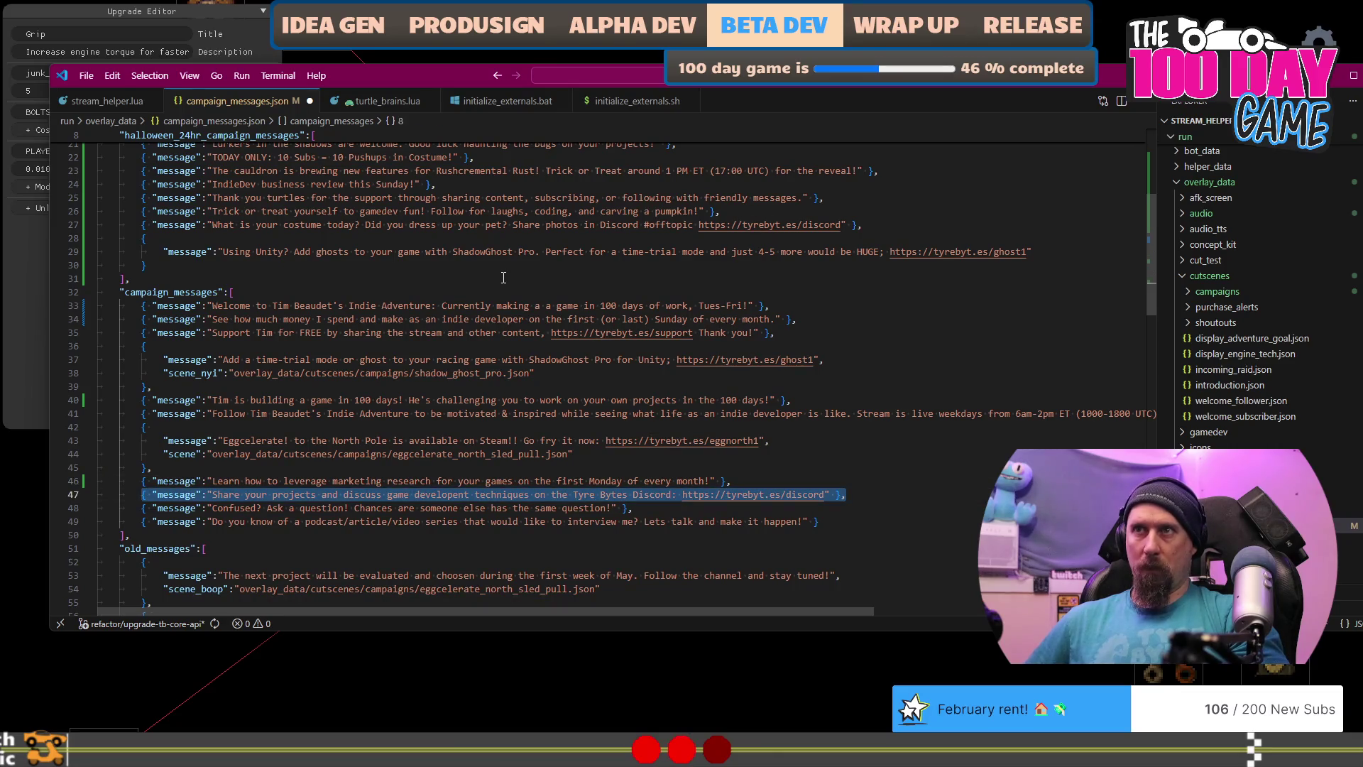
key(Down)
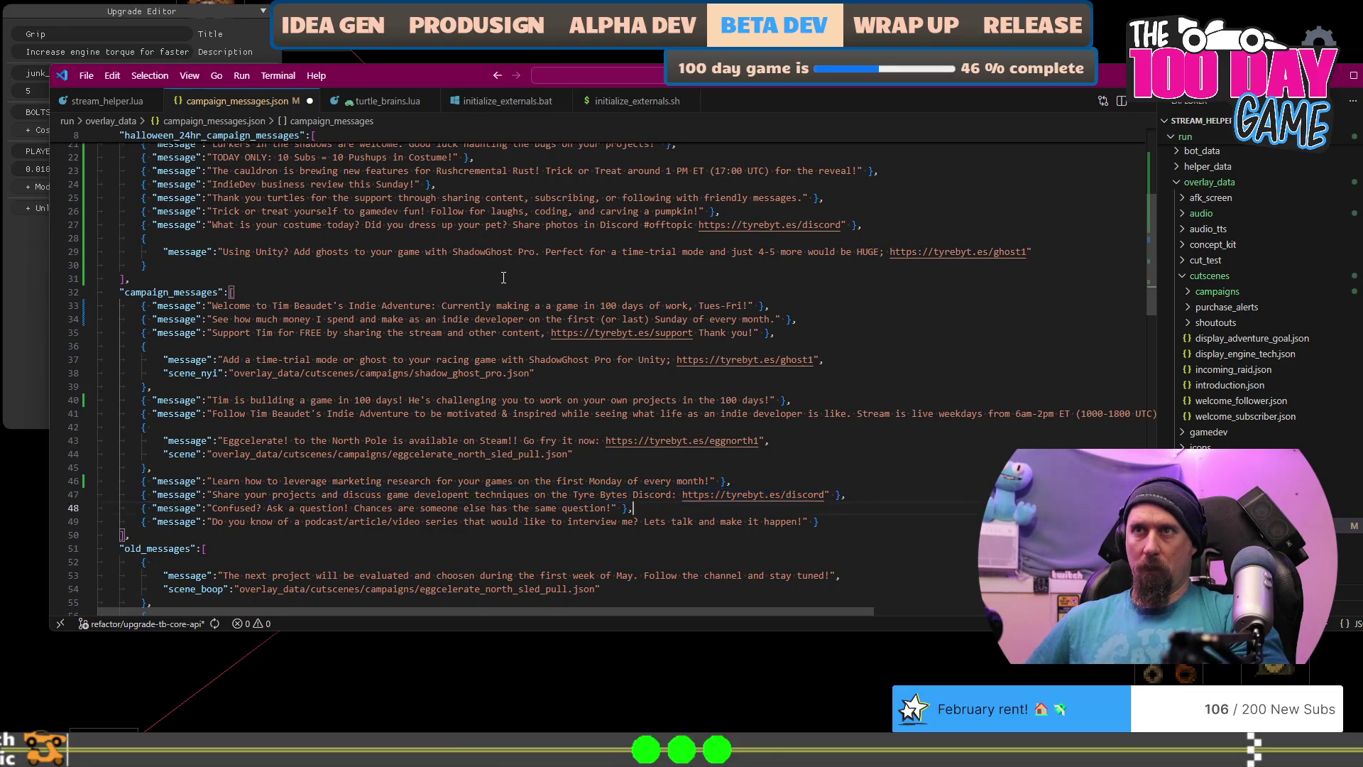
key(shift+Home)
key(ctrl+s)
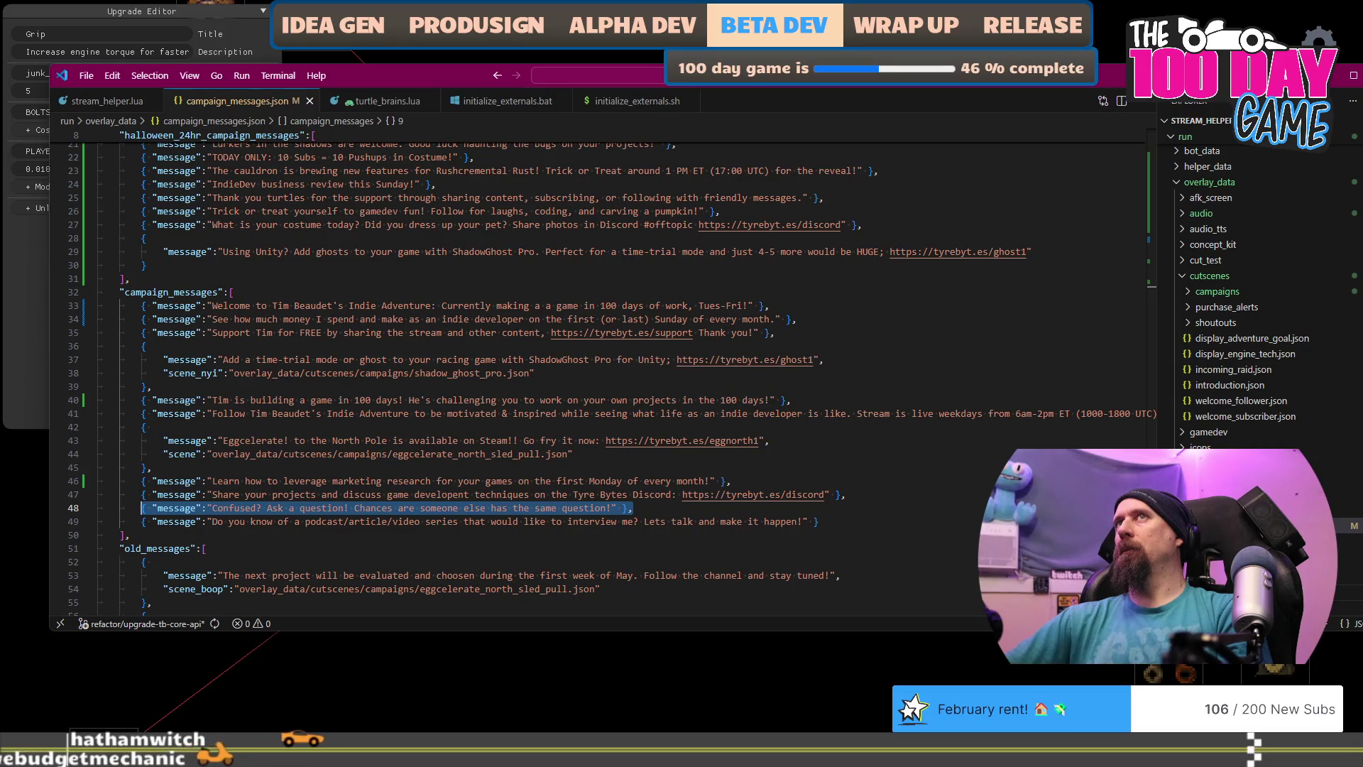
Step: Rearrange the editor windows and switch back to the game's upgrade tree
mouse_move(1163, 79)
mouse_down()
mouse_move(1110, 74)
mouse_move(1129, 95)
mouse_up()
◆ ◆ ◆ ◆
Copying should begin at the line containing "mouse_down()" and end at the last line of the material, with every line in between reproduced exactly.

--- Exercise result ---
mouse_down()
mouse_move(1110, 74)
mouse_move(1129, 95)
mouse_up()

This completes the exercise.